• _Actividad A_: Según el bloque de texto, ¿qué palabra corta muestra la incredulidad de los gobernantes, los soldados y el malhechor?
• _Actividad B_: Vuelve a escribir, sin cambiar nada, el pasaje del bloque de texto que va desde "La incredulidad desafiante exige" hasta "incredulidad es temeraria.", incluidas esas palabras.

• _Bloque de texto_:
# # # # # # #

Pero lejos de complacerse en tal manifestación de empatía, Jesús se vuelve a aquellas mujeres y les dirige unas palabras, en las que les hace ver cuál debe ser el verdadero objeto de su llanto. Su equivocación no está en el hecho de llorar. En verdad es tiempo de llorar. Pero su error consiste en llorar por él cuando en realidad deberían llorar por ellas mismas, en vista del día de la ira que se avecina. Por tanto, sus lágrimas deben dejar de ser de compasión por él, para ser de arrepentimiento por ellas mismas. Esa es la tristeza según Dios.
En segundo lugar está la incredulidad desafianteii. Manifestada en los gobernantes, los soldados y un malhechor a su lado en la cruz. Es destacable que procede tanto de judíos como de no judíos. Por lo tanto, la incredulidad no es patrimonio de un pueblo en particular sino posesión de todos en general. Esa incredulidad se aprecia en una sola palabra muy corta, que es el condicional ‘si’. ‘Si éste es…’, dicen los gobernantes; ‘si tú eres…’, dicen los soldados; ‘si tú eres…’, dice el malhechor. Es la misma palabra condicional que Satanás usó en sus tentaciones a Jesús en el desierto, lo cual enseña que hay semillas diabólicas en la incredulidad.
La incredulidad desafiante exige primero evidencias para poder creer. Y la evidencia demandada en los tres desafíos es la misma: ‘Sálvate a ti mismo.’ La prueba de que la razón humana por sí sola desvaría, la tenemos en esta escena, porque precisamente la salvación nuestra depende de la no salvación de Jesús. Es decir, la muerte de Jesús es el medio imprescindible para que pueda haber salvación. Pero ante esta muerte los culpables se erigen en jueces y los perdidos se ponen a reclamar señales. Es toda una prueba elocuente de que la locura es hermana de la incredulidad. Locura patente no sólo en aquellos que se sienten fuertes y seguros en su posición, como los gobernantes y los soldados, sino hasta en quien está a un paso del precipicio, como el malhechor. Si la ignorancia es atrevida, la incredulidad es temeraria.
En tercer lugar está la fe suplicanteiii. Ejercida por el otro malhechor que está compartiendo la misma sentencia que Jesús. Hay varias características dignas de mencionarse en este hombre. Primero, tiene temor de Dios, del que tal vez careció a lo largo de su vida; temor que nace ante la expectativa de su muerte inminente. Mientras que en su compañero esa misma muerte no ablanda su corazón endurecido, en este hombre la reflexión del juicio le lleva a considerar lo que nunca consideró ni tuvo en cuenta. Un mismo suceso va a acontecer a ambos malhechores, pero qué abismo en cuanto a actitud separa a ambos. Segundo, hay un reconocimiento de su maldad y de la justicia de su condenación. Normalmente lo que suele suceder es que se niega la culpa propia para descargarla en otros. Siempre hay alguien peor; siempre hay otro que es responsable de lo que ha pasado. Tal vez la sociedad, las estructuras económicas, la mala suerte en la vida, las amistades… pero este hombre no echa la culpa a otros sino a sí mismo. Tercero, hay una súplica a Jesús, en la que demuestra que no se guía por lo que le dicen sus sentidos ni por su razonamiento humano. Ese hombre que está clavado junto a él es verdaderamente el Salvador, aunque todo parezca indicar que es el Perdedor. El letrero sobre su cruz dice la verdad, aunque la intención al ponerlo era de burla.

# # # # # # #

• _Entradas_:
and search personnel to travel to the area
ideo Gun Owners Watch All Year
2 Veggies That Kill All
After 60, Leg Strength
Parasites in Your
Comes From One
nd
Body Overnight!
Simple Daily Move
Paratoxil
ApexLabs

# # # # # # #

• _Solución A_: La palabra condicional «si».

• _Solución B_:
La incredulidad desafiante exige primero evidencias para poder creer. Y la evidencia demandada en los tres desafíos es la misma: ‘Sálvate a ti mismo.’ La prueba de que la razón humana por sí sola desvaría, la tenemos en esta escena, porque precisamente la salvación nuestra depende de la no salvación de Jesús. Es decir, la muerte de Jesús es el medio imprescindible para que pueda haber salvación. Pero ante esta muerte los culpables se erigen en jueces y los perdidos se ponen a reclamar señales. Es toda una prueba elocuente de que la locura es hermana de la incredulidad. Locura patente no sólo en aquellos que se sienten fuertes y seguros en su posición, como los gobernantes y los soldados, sino hasta en quien está a un paso del precipicio, como el malhechor. Si la ignorancia es atrevida, la incredulidad es temeraria.